- Outfielder
- Born: November 4, 1928 Garland, Utah, U.S.
- Died: November 6, 2010 (aged 82) Logan, Utah, U.S.
- Batted: LeftThrew: Right

MLB debut
- June 18, 1951, for the St. Louis Cardinals

Last MLB appearance
- June 28, 1951, for the St. Louis Cardinals

MLB statistics
- Batting average: .000
- At-bats: 7
- Runs scored: 1
- Stats at Baseball Reference

Teams
- St. Louis Cardinals (1951);

= Jay Van Noy =

American baseball player (1928–2010)

Jay Lowell Van Noy (November 4, 1928 – November 6, 2010) was an American professional baseball player who spent all but six of his 1,100-plus-game career in minor league baseball. An outfielder born in Garland, Utah, his only Major League Baseball experience came in the middle of the season as a member of the St. Louis Cardinals. He batted left-handed, threw right-handed and was listed as 6 ft 1 in tall and 200 lb.

Van Noy attended Utah State University, where he excelled in four sports: baseball, football, basketball and track. He was selected by the Los Angeles Rams in the tenth round of the 1950 National Football League Draft, but elected to play baseball. Van Noy's six MLB games occurred in June 1951 when the Cardinals recalled him from Triple-A Rochester. He drew a base on balls off Sal Maglie of the New York Giants in his first at bat, but seven subsequent plate appearances produced six strikeouts and Van Noy returned to the minor leagues for good.
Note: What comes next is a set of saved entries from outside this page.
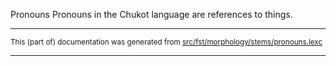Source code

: Pronouns
Pronouns in the Chukot language are references to things.

* * *

<small>This (part of) documentation was generated from [src/fst/morphology/stems/pronouns.lexc](https://github.com/giellalt/lang-ckt/blob/main/src/fst/morphology/stems/pronouns.lexc)</small>

---

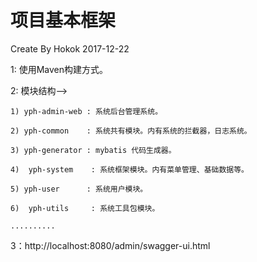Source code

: # 项目基本框架
Create By Hokok 2017-12-22

1: 使用Maven构建方式。

2: 模块结构-->

    1) yph-admin-web : 系统后台管理系统。
    
    2) yph-common    : 系统共有模块。内有系统的拦截器，日志系统。
    
    3) yph-generator : mybatis 代码生成器。
    
    4)  yph-system    : 系统框架模块。内有菜单管理、基础数据等。
    
    5) yph-user      : 系统用户模块。
    
    6)  yph-utils     : 系统工具包模块。
    
    ..........
    
 3：http://localhost:8080/admin/swagger-ui.html
 
 
 
 
 
 










    


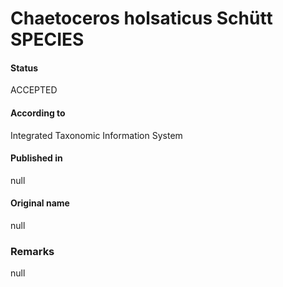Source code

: Chaetoceros holsaticus Schütt SPECIES
=======

#### Status
ACCEPTED

#### According to
Integrated Taxonomic Information System

#### Published in
null

#### Original name
null

### Remarks
null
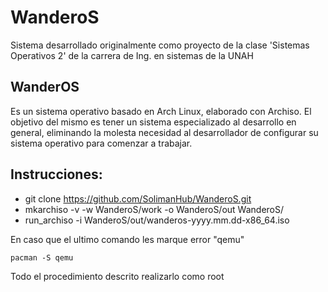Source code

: # WanderoS

Sistema desarrollado originalmente como proyecto de la clase 'Sistemas Operativos 2' de la carrera de Ing. en sistemas de la UNAH

## WanderOS

Es un sistema operativo basado en Arch Linux, elaborado con Archiso.
El objetivo del mismo es tener un sistema especializado al desarrollo en general, eliminando la molesta necesidad al desarrollador de configurar su sistema operativo para comenzar a trabajar.

## Instrucciones:

* git clone https://github.com/SolimanHub/WanderoS.git
* mkarchiso -v -w WanderoS/work -o WanderoS/out WanderoS/
* run_archiso -i WanderoS/out/wanderos-yyyy.mm.dd-x86_64.iso



En caso que el ultimo comando les marque error "qemu"

`pacman -S qemu`

Todo el procedimiento descrito realizarlo como root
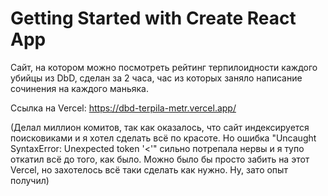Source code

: # Getting Started with Create React App

Сайт, на котором можно посмотреть рейтинг терпилоидности каждого убийцы из DbD, сделан за 2 часа, час из которых заняло написание сочинения на каждого маньяка.

Ссылка на Vercel: https://dbd-terpila-metr.vercel.app/

(Делал миллион комитов, так как оказалось, что сайт индексируется поисковиками и я хотел сделать всё по красоте. Но ошибка "Uncaught SyntaxError: Unexpected token '<'" сильно потрепала нервы и я тупо откатил всё до того, как было. Можно было бы просто забить на этот Vercel, но захотелось всё таки сделать как нужно. Ну, зато опыт получил)
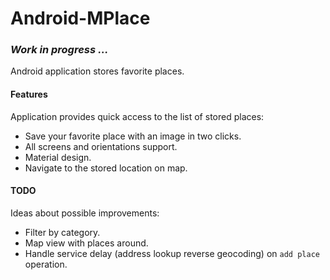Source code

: # Android-MPlace

### _Work in progress ..._

Android application stores favorite places.

#### Features

Application provides quick access to the list of stored places:
- Save your favorite place with an image in two clicks.
- All screens and orientations support.
- Material design.
- Navigate to the stored location on map.

#### TODO

Ideas about possible improvements:
- Filter by category.
- Map view with places around.
- Handle service delay (address lookup reverse geocoding) on `add place` operation.
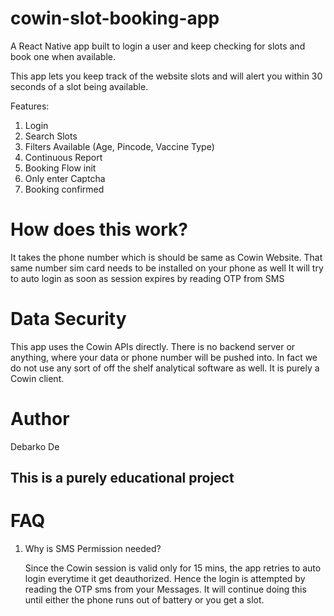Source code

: # cowin-slot-booking-app
A React Native app built to login a user and keep checking for slots and book one when available.


This app lets you keep track of the website slots and will alert you within 30 seconds 
of a slot being available.


Features:
1. Login
2. Search Slots
3. Filters Available (Age, Pincode, Vaccine Type)
4. Continuous Report
5. Booking Flow init
6. Only enter Captcha
7. Booking confirmed


# How does this work?
It takes the phone number which is should be same as Cowin Website.
That same number sim card needs to be installed on your phone as well
It will try to auto login as soon as session expires by reading OTP from SMS


# Data Security

This app uses the Cowin APIs directly. There is no backend server or anything,
where your data or phone number will be pushed into. In fact we do not use any sort
of off the shelf analytical software as well. It is purely a Cowin client.

# Author
Debarko De

## This is a purely educational project


# FAQ

1. Why is SMS Permission needed?

   Since the Cowin session is valid only for 15 mins, the app retries to auto login
   everytime it get deauthorized. Hence the login is attempted by reading the OTP
   sms from your Messages. It will continue doing this until either the phone runs
   out of battery or you get a slot.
From 1957–1959, while he was still an active player, Van Noy spent his springs as head baseball coach at Brigham Young University, where he fashioned a 50–24–1 win–loss record. He later was recreation director of the city of Logan, Utah.

He was elected to the Utah Sports Hall of Fame (1997) and the Utah State University Sports Hall of Fame (2007). In 1999, Sports Illustrated named Van Noy one of the top 50 Utah athletes of the 20th century.